- **Task prompt**:
Leaving out the images, please reproduce each line below exactly.

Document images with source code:
== == ==
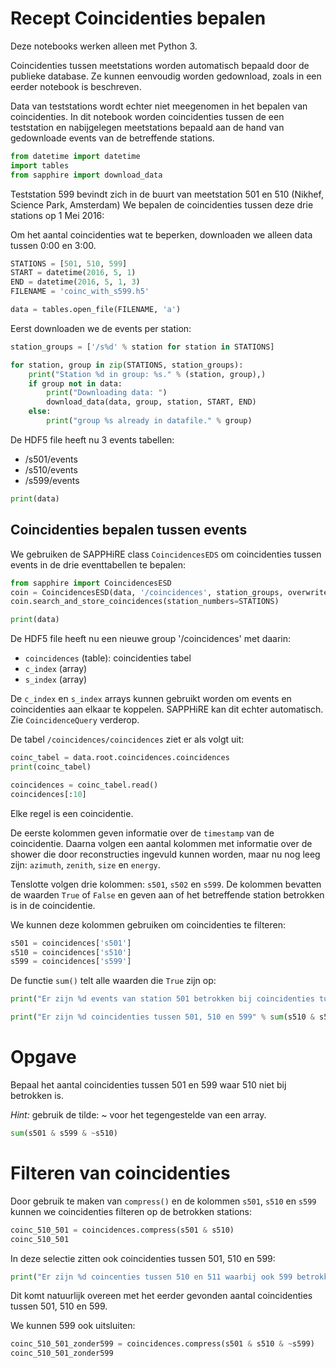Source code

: # Recept Coincidenties bepalen

Deze notebooks werken alleen met Python 3.

Coincidenties tussen meetstations worden automatisch bepaald door de publieke
database. Ze kunnen eenvoudig worden gedownload, zoals in een eerder notebook is
beschreven.

Data van teststations wordt echter niet meegenomen in het bepalen van
coincidenties. In dit notebook worden coincidenties tussen de een teststation en
nabijgelegen meetstations bepaald aan de hand van gedownloade events van de
betreffende stations.

```python
from datetime import datetime
import tables
from sapphire import download_data
```

Teststation 599 bevindt zich in de buurt van meetstation 501 en 510 (Nikhef,
Science Park, Amsterdam)
We bepalen de coincidenties tussen deze drie stations op 1 Mei 2016:

Om het aantal coincidenties wat te beperken, downloaden we alleen data tussen
0:00 en 3:00.

```python
STATIONS = [501, 510, 599]
START = datetime(2016, 5, 1)
END = datetime(2016, 5, 1, 3)
FILENAME = 'coinc_with_s599.h5'
```

```python
data = tables.open_file(FILENAME, 'a')
```

Eerst downloaden we de events per station:

```python
station_groups = ['/s%d' % station for station in STATIONS]

for station, group in zip(STATIONS, station_groups):
    print("Station %d in group: %s." % (station, group),)
    if group not in data:
        print("Downloading data: ")
        download_data(data, group, station, START, END)
    else:
        print("group %s already in datafile." % group)
```

De HDF5 file heeft nu 3 events tabellen:
- /s501/events
- /s510/events
- /s599/events

```python
print(data)
```

## Coincidenties bepalen tussen events
We gebruiken de SAPPHiRE class `CoincidencesEDS` om coincidenties tussen events
in de drie eventtabellen te bepalen:

```python
from sapphire import CoincidencesESD
coin = CoincidencesESD(data, '/coincidences', station_groups, overwrite=True)
coin.search_and_store_coincidences(station_numbers=STATIONS)
```

```python
print(data)
```

De HDF5 file heeft nu een nieuwe group '/coincidences' met daarin:
- `coincidences` (table): coincidenties tabel
- `c_index` (array)
- `s_index` (array)

De `c_index` en `s_index` arrays kunnen gebruikt worden om events en coincidenties
aan elkaar te koppelen. SAPPHiRE kan dit echter automatisch. Zie
`CoincidenceQuery` verderop.

De tabel `/coincidences/coincidences` ziet er als volgt uit:

```python
coinc_tabel = data.root.coincidences.coincidences
print(coinc_tabel)
```

```python
coincidences = coinc_tabel.read()
coincidences[:10]
```

Elke regel is een coincidentie.

De eerste kolommen geven informatie over de `timestamp` van de coincidentie.
Daarna volgen een aantal kolommen met informatie over de shower die door
reconstructies ingevuld kunnen worden, maar nu nog leeg zijn: `azimuth`,
`zenith`, `size` en `energy`.

Tenslotte volgen drie kolommen: `s501`, `s502` en `s599`. De kolommen bevatten
de waarden `True` of `False` en geven aan of het betreffende station betrokken
is in de coincidentie.

We kunnen deze kolommen gebruiken om coincidenties te filteren:

```python
s501 = coincidences['s501']
s510 = coincidences['s510']
s599 = coincidences['s599']
```

De functie `sum()` telt alle waarden die `True` zijn op:

```python
print("Er zijn %d events van station 501 betrokken bij coincidenties tussen 501, 510 en/of 599" % sum(s501))
```

```python
print("Er zijn %d coincidenties tussen 501, 510 en 599" % sum(s510 & s501 & s599))
```

# Opgave

Bepaal het aantal coincidenties tussen 501 en 599 waar 510 niet bij betrokken
is.

*Hint:* gebruik de tilde: ~ voor het tegengestelde van een array.

```python
sum(s501 & s599 & ~s510)
```

# Filteren van coincidenties

Door gebruik te maken van `compress()` en de kolommen `s501`, `s510` en `s599`
kunnen we coincidenties filteren op de betrokken stations:

```python
coinc_510_501 = coincidences.compress(s501 & s510)
coinc_510_501
```

In deze selectie zitten ook coincidenties tussen 501, 510 en 599:

```python
print("Er zijn %d coincenties tussen 510 en 511 waarbij ook 599 betrokken is" % sum(coinc_510_501['s599']))
```

Dit komt natuurlijk overeen met het eerder gevonden aantal coincidenties tussen
501, 510 en 599.

We kunnen 599 ook uitsluiten:

```python
coinc_510_501_zonder599 = coincidences.compress(s501 & s510 & ~s599)
coinc_510_501_zonder599
```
== == ==
- **Problem solution**:
Source code

: # Recept Coincidenties bepalen

Deze notebooks werken alleen met Python 3.

Coincidenties tussen meetstations worden automatisch bepaald door de publieke
database. Ze kunnen eenvoudig worden gedownload, zoals in een eerder notebook is
beschreven.

Data van teststations wordt echter niet meegenomen in het bepalen van
coincidenties. In dit notebook worden coincidenties tussen de een teststation en
nabijgelegen meetstations bepaald aan de hand van gedownloade events van de
betreffende stations.

```python
from datetime import datetime
import tables
from sapphire import download_data
```

Teststation 599 bevindt zich in de buurt van meetstation 501 en 510 (Nikhef,
Science Park, Amsterdam)
We bepalen de coincidenties tussen deze drie stations op 1 Mei 2016:

Om het aantal coincidenties wat te beperken, downloaden we alleen data tussen
0:00 en 3:00.

```python
STATIONS = [501, 510, 599]
START = datetime(2016, 5, 1)
END = datetime(2016, 5, 1, 3)
FILENAME = 'coinc_with_s599.h5'
```

```python
data = tables.open_file(FILENAME, 'a')
```

Eerst downloaden we de events per station:

```python
station_groups = ['/s%d' % station for station in STATIONS]

for station, group in zip(STATIONS, station_groups):
    print("Station %d in group: %s." % (station, group),)
    if group not in data:
        print("Downloading data: ")
        download_data(data, group, station, START, END)
    else:
        print("group %s already in datafile." % group)
```

De HDF5 file heeft nu 3 events tabellen:
- /s501/events
- /s510/events
- /s599/events

```python
print(data)
```

## Coincidenties bepalen tussen events
We gebruiken de SAPPHiRE class `CoincidencesEDS` om coincidenties tussen events
in de drie eventtabellen te bepalen:

```python
from sapphire import CoincidencesESD
coin = CoincidencesESD(data, '/coincidences', station_groups, overwrite=True)
coin.search_and_store_coincidences(station_numbers=STATIONS)
```

```python
print(data)
```

De HDF5 file heeft nu een nieuwe group '/coincidences' met daarin:
- `coincidences` (table): coincidenties tabel
- `c_index` (array)
- `s_index` (array)

De `c_index` en `s_index` arrays kunnen gebruikt worden om events en coincidenties
aan elkaar te koppelen. SAPPHiRE kan dit echter automatisch. Zie
`CoincidenceQuery` verderop.

De tabel `/coincidences/coincidences` ziet er als volgt uit:

```python
coinc_tabel = data.root.coincidences.coincidences
print(coinc_tabel)
```

```python
coincidences = coinc_tabel.read()
coincidences[:10]
```

Elke regel is een coincidentie.

De eerste kolommen geven informatie over de `timestamp` van de coincidentie.
Daarna volgen een aantal kolommen met informatie over de shower die door
reconstructies ingevuld kunnen worden, maar nu nog leeg zijn: `azimuth`,
`zenith`, `size` en `energy`.

Tenslotte volgen drie kolommen: `s501`, `s502` en `s599`. De kolommen bevatten
de waarden `True` of `False` en geven aan of het betreffende station betrokken
is in de coincidentie.

We kunnen deze kolommen gebruiken om coincidenties te filteren:

```python
s501 = coincidences['s501']
s510 = coincidences['s510']
s599 = coincidences['s599']
```

De functie `sum()` telt alle waarden die `True` zijn op:

```python
print("Er zijn %d events van station 501 betrokken bij coincidenties tussen 501, 510 en/of 599" % sum(s501))
```

```python
print("Er zijn %d coincidenties tussen 501, 510 en 599" % sum(s510 & s501 & s599))
```

# Opgave

Bepaal het aantal coincidenties tussen 501 en 599 waar 510 niet bij betrokken
is.

*Hint:* gebruik de tilde: ~ voor het tegengestelde van een array.

```python
sum(s501 & s599 & ~s510)
```

# Filteren van coincidenties

Door gebruik te maken van `compress()` en de kolommen `s501`, `s510` en `s599`
kunnen we coincidenties filteren op de betrokken stations:

```python
coinc_510_501 = coincidences.compress(s501 & s510)
coinc_510_501
```

In deze selectie zitten ook coincidenties tussen 501, 510 en 599:

```python
print("Er zijn %d coincenties tussen 510 en 511 waarbij ook 599 betrokken is" % sum(coinc_510_501['s599']))
```

Dit komt natuurlijk overeen met het eerder gevonden aantal coincidenties tussen
501, 510 en 599.

We kunnen 599 ook uitsluiten:

```python
coinc_510_501_zonder599 = coincidences.compress(s501 & s510 & ~s599)
coinc_510_501_zonder599
```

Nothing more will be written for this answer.